Dutch-American scientist (born 1953)

Theo P. J. van den Hout (born 12 October 1953) is a Dutch-American historian and author. Van den Hout is currently the Arthur and Joann Rasmussen professor of Western Civilization and of Hittite and Anatolian Languages at the Institute for the Study of Ancient Cultures of the University of Chicago.

He is the author of several books, including: A History of Hittite Literacy: Writing and Reading in Late Bronze Age Anatolia 1650–1200 BC (Cambridge University Press, 2020) and The Elements of Hittite (Cambridge University Press, 2011). In addition to this he is the editor of the Chicago Hittite Dictionary of the University of Chicago.
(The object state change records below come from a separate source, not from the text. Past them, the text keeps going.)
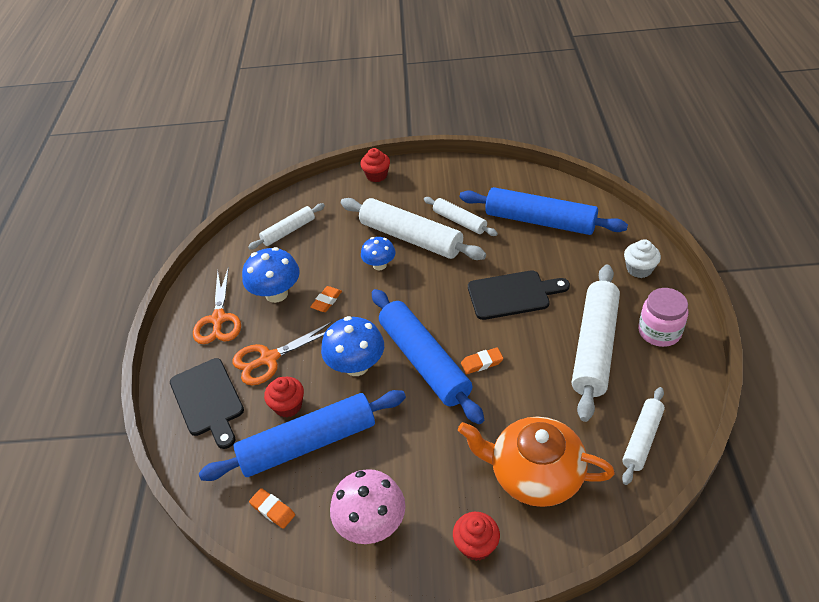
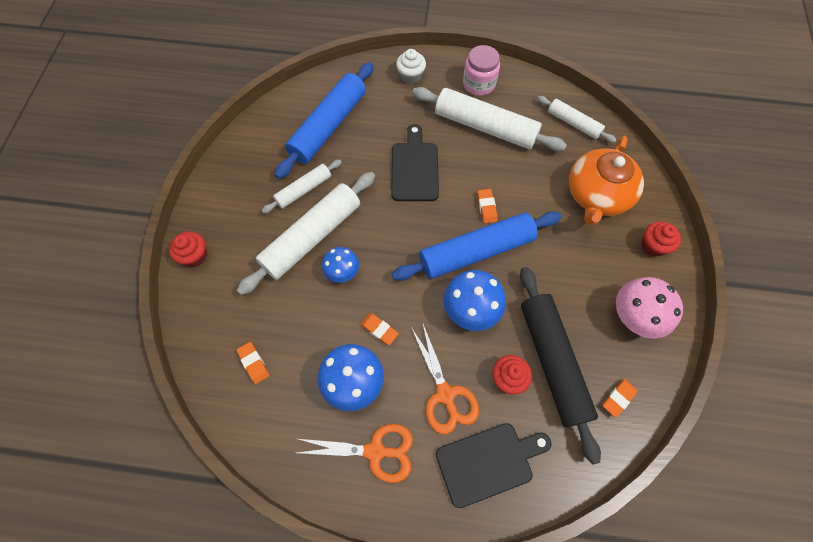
camera: 85 degrees left, 20 degrees up
blue rolling pin [199,390,406,481] -> black rolling pin [520,267,601,465]
white rolling pin [248,203,325,250] -> orange eraser [237,342,269,384]

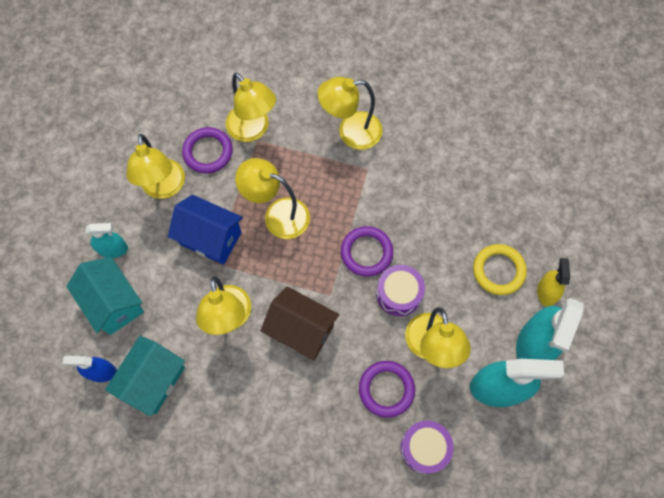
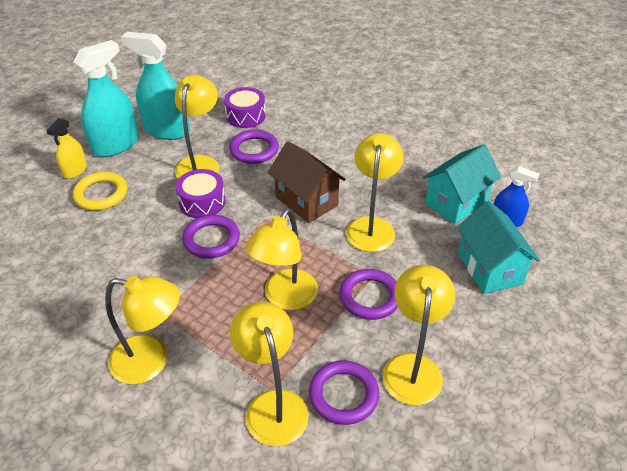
camera: 160 degrees left, 25 degrees down
turquoise spray bottle [86,223,128,258] -> none
blue house [168,195,243,265] -> purple ring [339,269,398,320]
yellow lamp [235,158,310,239] -> yellow lamp turned 75 degrees clockwise [246,208,318,310]

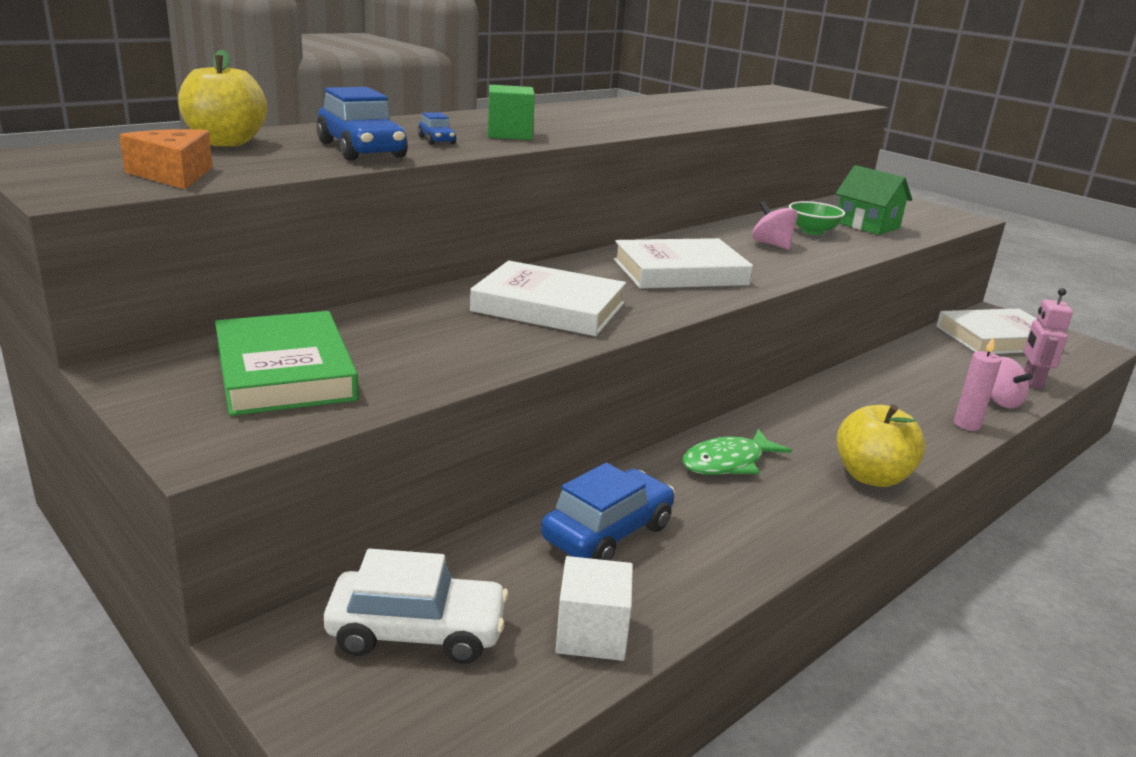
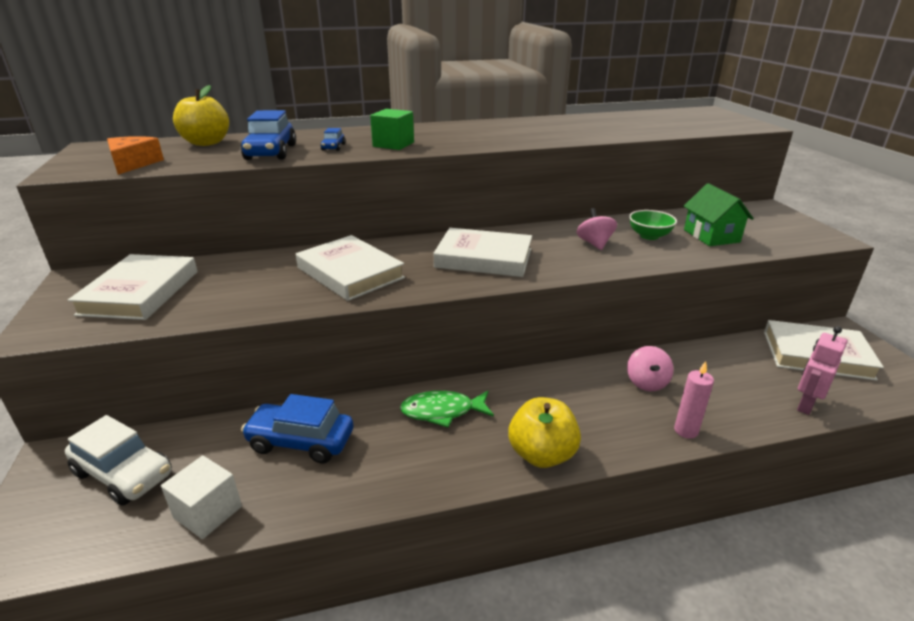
camera: 30 degrees right, 5 degrees up
green book [215,311,359,416] -> white book [68,254,198,320]
blue car [541,463,675,561] -> blue car turned 150 degrees counterclockwise [241,394,353,463]
pink spinning top [991,357,1033,408] -> pink spinning top moved to [627,346,674,391]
He has also appeared in several documentaries, including Lost Cities of the Ancients (2006).

Van den Hout is a corresponding member of the Royal Netherlands Academy of Arts and Sciences, a 2016 Fellow of the John Simon Guggenheim Memorial Foundation as well as a Senior Fellow at the Institute for the Study of the Ancient World at New York University.